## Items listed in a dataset
►

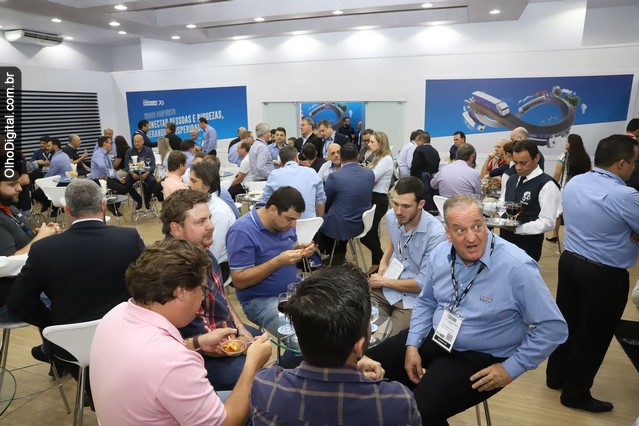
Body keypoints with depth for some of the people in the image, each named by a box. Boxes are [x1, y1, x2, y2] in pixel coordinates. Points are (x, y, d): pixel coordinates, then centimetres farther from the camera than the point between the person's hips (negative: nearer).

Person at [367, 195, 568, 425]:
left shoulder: (517, 267, -24)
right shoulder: (440, 254, -6)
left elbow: (554, 327, -16)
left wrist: (511, 368, -14)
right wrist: (412, 345, -1)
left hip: (479, 358, -6)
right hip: (433, 337, 6)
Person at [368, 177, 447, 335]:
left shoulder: (436, 234, -25)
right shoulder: (391, 216, -4)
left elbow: (423, 284, -20)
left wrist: (382, 281, -9)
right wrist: (383, 262, 7)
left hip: (414, 298, -5)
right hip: (387, 287, 6)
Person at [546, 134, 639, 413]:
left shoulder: (573, 183, 0)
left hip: (570, 260, 7)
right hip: (606, 274, -7)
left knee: (566, 323, 19)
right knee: (592, 334, 10)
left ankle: (555, 377, 36)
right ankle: (576, 393, 27)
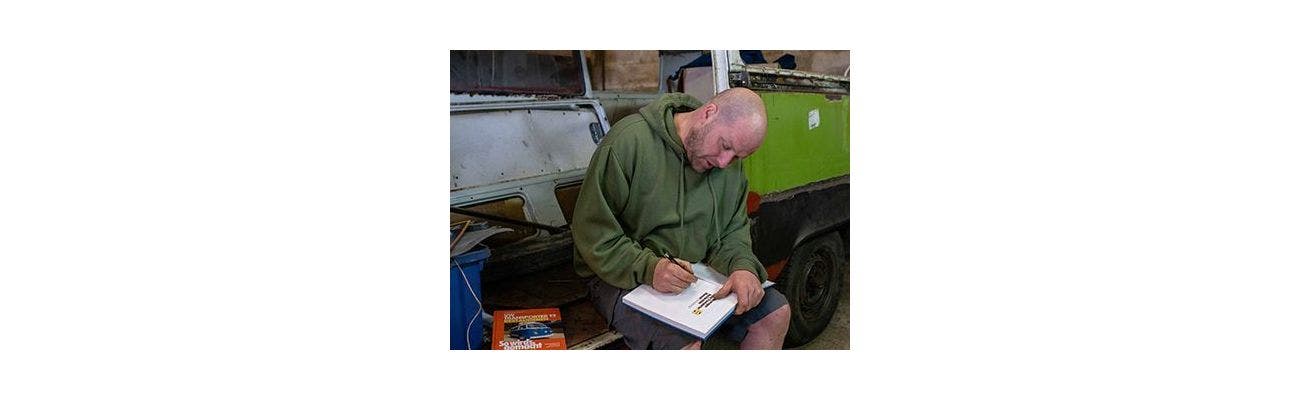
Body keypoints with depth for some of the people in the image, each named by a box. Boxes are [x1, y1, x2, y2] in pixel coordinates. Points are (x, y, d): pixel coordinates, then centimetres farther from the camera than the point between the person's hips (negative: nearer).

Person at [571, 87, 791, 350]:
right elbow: (592, 231, -18)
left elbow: (734, 229, 7)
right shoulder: (628, 142, -20)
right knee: (685, 342, -34)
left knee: (776, 312, -4)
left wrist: (743, 267, -16)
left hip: (697, 273, 7)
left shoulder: (730, 165, 2)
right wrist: (648, 268, -30)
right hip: (626, 278, -6)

◄

## Exercise description
Where the string "shoulder" turns up in a line of the data above, copy that whole line.

## Final answer
left shoulder: (517, 267, -24)
right shoulder: (440, 254, -6)
left shoulder: (436, 234, -25)
right shoulder: (391, 216, -4)
left shoulder: (573, 183, 0)
right shoulder: (628, 142, -20)
left shoulder: (730, 165, 2)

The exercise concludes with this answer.